**Given material:**
⁂

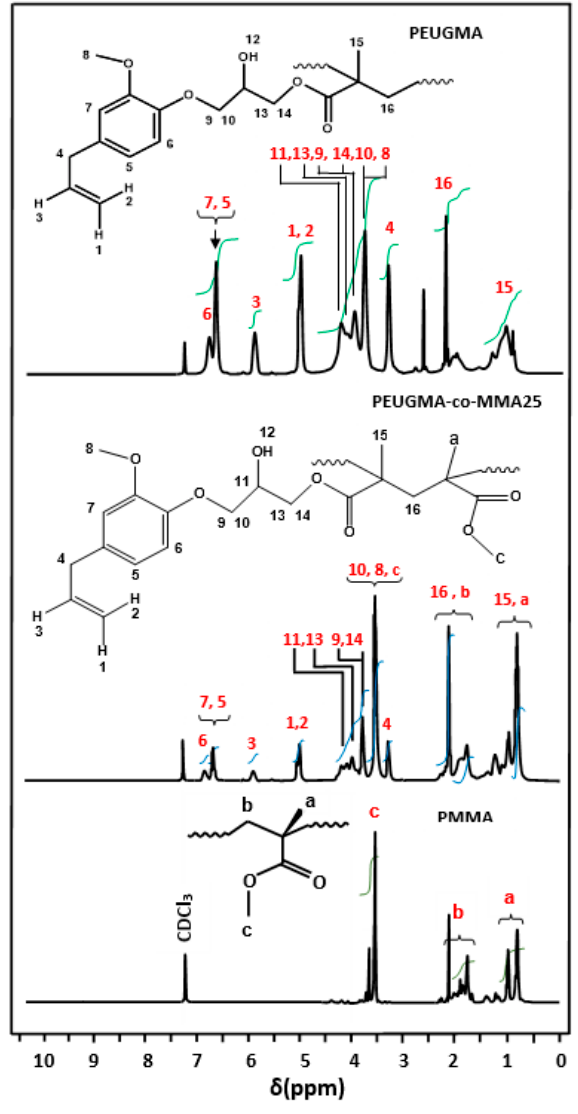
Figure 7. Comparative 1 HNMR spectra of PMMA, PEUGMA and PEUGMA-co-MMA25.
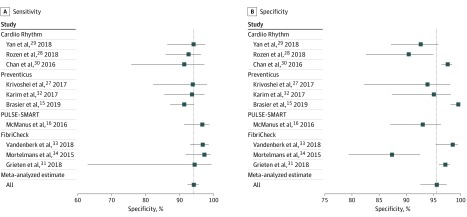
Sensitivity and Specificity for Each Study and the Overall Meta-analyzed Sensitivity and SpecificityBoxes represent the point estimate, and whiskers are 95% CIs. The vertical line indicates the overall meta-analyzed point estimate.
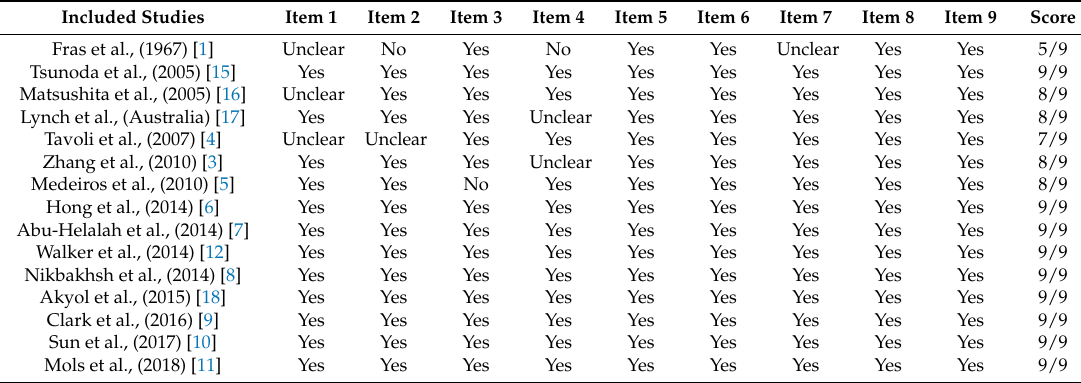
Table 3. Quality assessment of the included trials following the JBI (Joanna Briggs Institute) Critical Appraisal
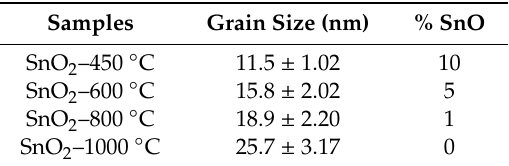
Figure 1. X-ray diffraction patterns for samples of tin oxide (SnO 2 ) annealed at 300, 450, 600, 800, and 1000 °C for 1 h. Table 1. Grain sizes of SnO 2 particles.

⁂

**Your task:** Answer with one number, namely how many lines of the material hold the string "Figure".

**Exercise answer:** 2